MongoDBReader plugin uses MongoDB's Java client MongoClient to perform MongoDB read operations.

Configuration Example

This example reads a table from MongoDB and prints to terminal

json
{
  "job": {
    "setting": {
      "speed": {
        "channel": 1,
        "bytes": -1
      }
    },
    "content": {
      "reader": {
        "name": "mongodbreader",
        "parameter": {
          "username": "",
          "password": "",
          "column": [
            "unique_id",
            "sid",
            "user_id",
            "auction_id",
            "content_type",
            "pool_type",
            "frontcat_id",
            "catagoryid",
            "gmt_create",
            "taglist",
            "property",
            "scorea",
            "scoreb",
            "scorec"
          ],
          "connection": {
            "address": [
              "127.0.0.1:27017"
            ],
            "database": "tag_per_data",
            "collection": "tag_data",
            "authDb": "admin"
          }
        }
      },
      "writer": {
        "name": "streamwriter",
        "parameter": {
          "print": "true"
        }
      }
    }
  }
}

Parameters

ConfigurationRequiredTypeDefault ValueDescription
addressYeslistNoneMongoDB data address information, multiple can be written
usernameNostringNoneMongoDB username
passwordNostringNoneMongoDB password
databaseYesstringNoneMongoDB database
collectionYesstringNoneMongoDB collection name
columnYeslistNoneMongoDB document column names, does not support ["*"] to get all columns
queryNostringNoneCustom query conditions
fetchSizeNoint2048Batch size for retrieving records

collection

The collection here currently only supports a single collection, so the type is set to string rather than the array type common in other plugins.
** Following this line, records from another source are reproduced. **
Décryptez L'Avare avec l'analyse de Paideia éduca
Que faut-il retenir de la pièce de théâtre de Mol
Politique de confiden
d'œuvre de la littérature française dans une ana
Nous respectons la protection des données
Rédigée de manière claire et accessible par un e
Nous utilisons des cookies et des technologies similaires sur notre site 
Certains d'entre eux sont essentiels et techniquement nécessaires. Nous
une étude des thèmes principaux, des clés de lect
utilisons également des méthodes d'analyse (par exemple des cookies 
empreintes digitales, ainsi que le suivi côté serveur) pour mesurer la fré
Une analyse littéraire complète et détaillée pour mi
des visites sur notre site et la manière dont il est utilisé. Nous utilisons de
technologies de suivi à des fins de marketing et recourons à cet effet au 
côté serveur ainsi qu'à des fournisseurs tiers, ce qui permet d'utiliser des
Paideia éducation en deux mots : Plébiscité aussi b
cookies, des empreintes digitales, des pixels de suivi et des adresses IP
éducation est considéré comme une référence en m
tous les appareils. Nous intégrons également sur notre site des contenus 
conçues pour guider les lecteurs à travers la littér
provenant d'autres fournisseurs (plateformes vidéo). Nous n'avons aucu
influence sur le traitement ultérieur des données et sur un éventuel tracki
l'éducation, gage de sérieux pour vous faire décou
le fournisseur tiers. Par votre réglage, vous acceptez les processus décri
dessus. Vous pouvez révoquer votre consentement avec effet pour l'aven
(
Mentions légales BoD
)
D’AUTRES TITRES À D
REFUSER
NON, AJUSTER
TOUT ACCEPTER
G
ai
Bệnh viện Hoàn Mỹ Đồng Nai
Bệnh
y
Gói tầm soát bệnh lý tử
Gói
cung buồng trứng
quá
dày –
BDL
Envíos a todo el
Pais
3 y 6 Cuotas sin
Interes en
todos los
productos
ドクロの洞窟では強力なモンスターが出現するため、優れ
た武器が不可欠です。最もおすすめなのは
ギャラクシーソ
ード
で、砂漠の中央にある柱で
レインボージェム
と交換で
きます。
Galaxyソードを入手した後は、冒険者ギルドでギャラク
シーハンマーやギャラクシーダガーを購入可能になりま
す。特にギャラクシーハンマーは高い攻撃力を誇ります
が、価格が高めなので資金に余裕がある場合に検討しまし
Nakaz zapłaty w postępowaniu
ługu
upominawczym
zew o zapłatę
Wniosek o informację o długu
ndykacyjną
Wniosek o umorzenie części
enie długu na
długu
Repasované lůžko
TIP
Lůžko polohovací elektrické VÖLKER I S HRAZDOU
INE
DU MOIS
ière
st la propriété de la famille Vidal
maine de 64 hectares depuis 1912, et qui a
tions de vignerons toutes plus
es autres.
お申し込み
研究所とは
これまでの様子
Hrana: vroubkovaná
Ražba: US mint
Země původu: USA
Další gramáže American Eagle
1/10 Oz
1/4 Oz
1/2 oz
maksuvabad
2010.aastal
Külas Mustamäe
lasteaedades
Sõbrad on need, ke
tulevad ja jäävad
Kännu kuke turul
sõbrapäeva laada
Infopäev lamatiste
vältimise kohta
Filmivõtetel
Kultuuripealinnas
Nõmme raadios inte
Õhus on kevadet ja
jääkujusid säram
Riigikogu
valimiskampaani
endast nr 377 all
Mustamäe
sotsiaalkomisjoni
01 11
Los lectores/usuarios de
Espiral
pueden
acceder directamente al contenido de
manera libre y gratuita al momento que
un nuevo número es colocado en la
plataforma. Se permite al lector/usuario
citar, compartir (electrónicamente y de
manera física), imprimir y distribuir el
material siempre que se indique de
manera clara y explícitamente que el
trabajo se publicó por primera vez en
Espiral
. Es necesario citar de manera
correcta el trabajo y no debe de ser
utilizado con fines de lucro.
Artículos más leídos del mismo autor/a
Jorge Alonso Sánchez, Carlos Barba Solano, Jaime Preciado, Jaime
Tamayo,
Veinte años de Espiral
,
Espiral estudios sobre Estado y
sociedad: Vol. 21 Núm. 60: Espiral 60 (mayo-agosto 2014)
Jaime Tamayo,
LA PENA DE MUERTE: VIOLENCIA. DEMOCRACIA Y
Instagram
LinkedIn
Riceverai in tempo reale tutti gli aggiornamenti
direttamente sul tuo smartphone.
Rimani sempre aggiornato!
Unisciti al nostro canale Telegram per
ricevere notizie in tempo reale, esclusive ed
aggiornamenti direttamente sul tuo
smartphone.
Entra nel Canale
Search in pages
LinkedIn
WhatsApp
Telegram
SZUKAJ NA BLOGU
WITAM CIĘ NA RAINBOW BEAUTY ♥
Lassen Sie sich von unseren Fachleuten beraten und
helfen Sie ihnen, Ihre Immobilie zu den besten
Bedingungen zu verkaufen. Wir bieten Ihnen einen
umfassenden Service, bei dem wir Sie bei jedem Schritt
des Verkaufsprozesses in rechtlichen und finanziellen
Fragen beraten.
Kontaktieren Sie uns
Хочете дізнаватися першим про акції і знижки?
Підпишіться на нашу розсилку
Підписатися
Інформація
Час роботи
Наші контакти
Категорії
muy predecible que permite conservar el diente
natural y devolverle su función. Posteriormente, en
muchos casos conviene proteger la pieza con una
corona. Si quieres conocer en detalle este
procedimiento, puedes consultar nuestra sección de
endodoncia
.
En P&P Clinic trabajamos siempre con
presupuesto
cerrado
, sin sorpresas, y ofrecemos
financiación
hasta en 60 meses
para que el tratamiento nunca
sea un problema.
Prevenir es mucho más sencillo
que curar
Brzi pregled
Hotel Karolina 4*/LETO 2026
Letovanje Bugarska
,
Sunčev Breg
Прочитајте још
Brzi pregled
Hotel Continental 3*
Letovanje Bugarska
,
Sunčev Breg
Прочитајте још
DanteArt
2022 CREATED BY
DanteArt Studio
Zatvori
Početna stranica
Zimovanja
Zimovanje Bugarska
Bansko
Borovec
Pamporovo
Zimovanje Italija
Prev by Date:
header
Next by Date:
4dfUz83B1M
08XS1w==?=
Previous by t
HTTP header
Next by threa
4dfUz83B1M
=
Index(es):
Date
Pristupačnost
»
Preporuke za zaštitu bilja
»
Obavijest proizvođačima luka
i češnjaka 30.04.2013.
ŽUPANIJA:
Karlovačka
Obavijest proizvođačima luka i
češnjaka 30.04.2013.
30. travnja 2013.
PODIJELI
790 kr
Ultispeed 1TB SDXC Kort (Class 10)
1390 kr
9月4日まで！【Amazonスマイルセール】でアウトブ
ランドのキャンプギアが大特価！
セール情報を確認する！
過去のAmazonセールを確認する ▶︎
This is particularly noteworthy.

column

column is used to specify the field names to be read. Here we make two assumptions about field name composition:

  • Cannot start with single quote (')
  • Cannot consist entirely of numbers and dots (.)

Based on the above assumptions, we can simplify the column configuration while also specifying some constants as supplementary fields. For example, when collecting a table, we generally need to add collection time, collection source and other constants, which can be configured like this:

json
{
  "column": ["col1", "col2", "col3", "'source_mongodb'", "20211026", "123.12"]
}

The last three fields in the above configuration are constants, treated as string type, integer type, and floating point type respectively.

If the field is nested, you can use a dot (.) to indicate the hierarchical relationship, for example:

json
{
  "column": ["col1", "col2.subcol1", "col2.subcol2", "col3"]
}

query

query is a BSON string that conforms to MongoDB query format, for example:

json
{
  "query": "{amount: {$gt: 140900}, oc_date: {$gt: 20190110}}"
}

The above query is similar to where amount > 140900 and oc_date > 20190110 in SQL.

Type Conversion

Addax Internal TypeMongoDB Data Type
Longint, Long
Doubledouble
Stringstring, array
Datedate
Booleanboolean
Bytesbytes